Small savings schemes are designed to provide safe and attractive investment options for an individual. These schemes are operated through a large number of post offices and public sector banks spread throughout the country. They have been a great mode of savings for many people. Even high net worth individuals dedicate some proportion of their portfolio towards these schemes in order to have stability in their portfolio.

What are the investment instruments available under the small savings scheme? 

  • Post Office Time Deposits: The post office time deposit is similar to normal fixed deposits banks offer, where you save money for a definite time period, earning a guaranteed return through the tenure of the deposit. The objective of this savings scheme is to protect the capital of an investor. In case of the unfortunate demise of the investor, the account can be continued or closed. If closed, interest is paid as if the account was closed prematurely. The current rates compounded quarterly but paid annually or at maturity, are mentioned below.

Instrument   

Rate of interest  

1-Year Time Deposit  

5.5%  

2-Year Time Deposit  

5.5%  

3-Year Time Deposit  

5.5%  

5-Year Time Deposit   

6.7%  

  • Post Office Monthly Income Scheme (POMIS): The Post Office Monthly Income Scheme (MIS) is a low-risk investment scheme offering steady income and, hence, is suited for conservative investors and senior citizens. This scheme is government-backed, which is why its the safest investment instrument. It is one of the small savings investment schemes wherein you can start investing with a minimal amount of Rs 1000. The prevailing rate of interest on POMIS is 6.6% compounded monthly.

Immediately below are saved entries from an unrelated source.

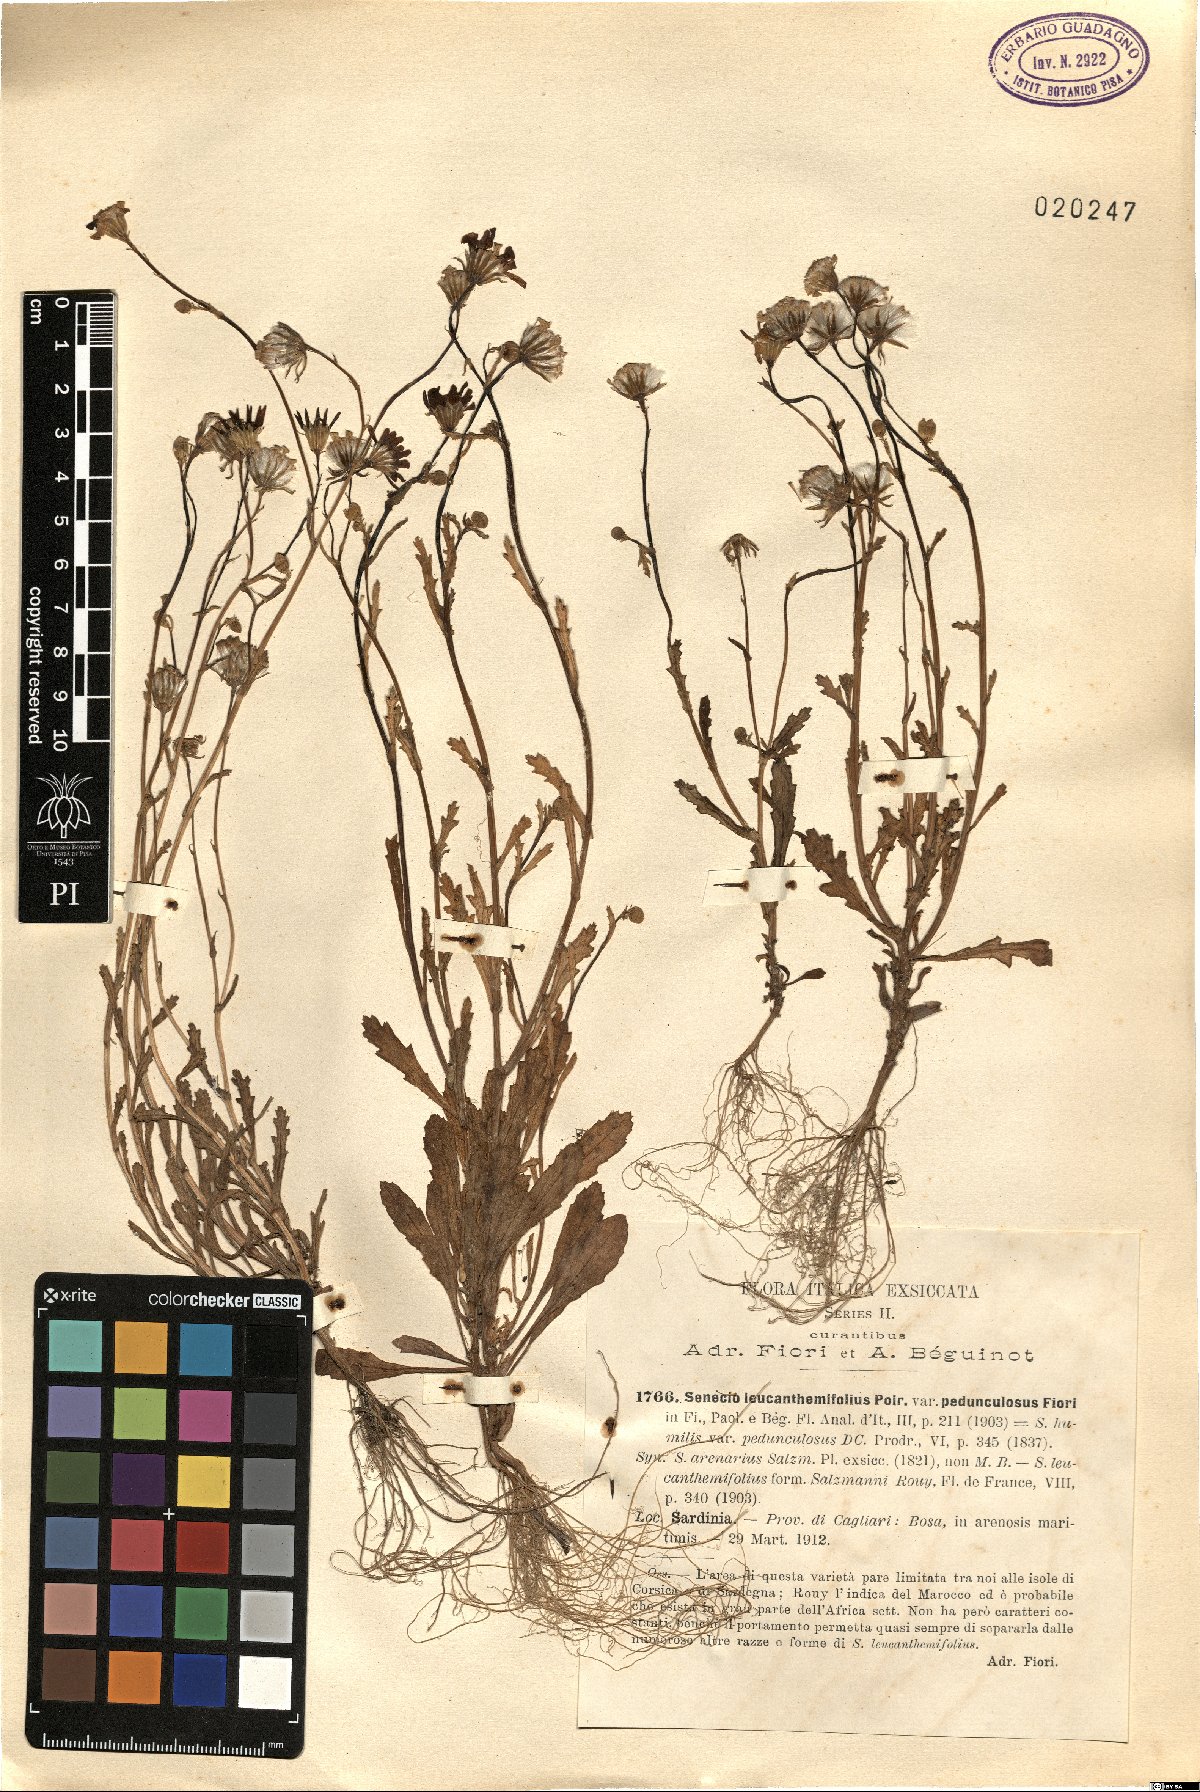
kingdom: Plantae
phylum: Tracheophyta
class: Magnoliopsida
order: Asterales
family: Asteraceae
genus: Senecio
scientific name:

  • National Savings Certificate (NSC): NSC is the only scheme wherein not only the initial deposit but also the interest for the four years, out of its term of five years, and also enjoys the deduction u/s80C. There is no upper limit on the amount of investment. The certificates are available in the denominations of Rs 100, Rs 500, Rs 1,000 and Rs 10,000. The prevailing interest rate of NSC is 6.8% compounded annually.

  • Kisan Vikas Patra (KVP): Any Indian citizen above 18 years can purchase KVP. Minimum investment id Rs 1,000 and there is no upper limit specified. The deposit shall mature on the maturity period prescribed by the Ministry of Finance from time to time as applicable on the date of deposit. Any number of accounts can be opened under the scheme. The prevailing interest rate of the scheme is 6.9% compounded annually.

  • Public Provident Fund (PPF): The PPF account can be operated by any individual, either on his own behalf or on behalf of a minor of whom he is the guardian or on behalf of Hindu Undivided Family (HUF). The minimum annual investment required is only Rs 500 per annum, giving the investor freedom to invest as per his discretion and available resources. The maximum annual limit of investment is Rs 1,50,000 per annum. An investor has to at least invest a minimum amount every year in his account in order to keep the PPF account active. PPF have a lock-in period of 15 years. On maturity, the investor has the option of withdrawing the proceeds and close the account or extend the account for a block of five years or continue without contribution. The prevailing interest of this scheme is 7.1% compounded annually.

Final Thoughts

An individual should assess their investment requirement and investment horizon and then further decide to invest in these schemes as they offer a variety of options along with different benefits.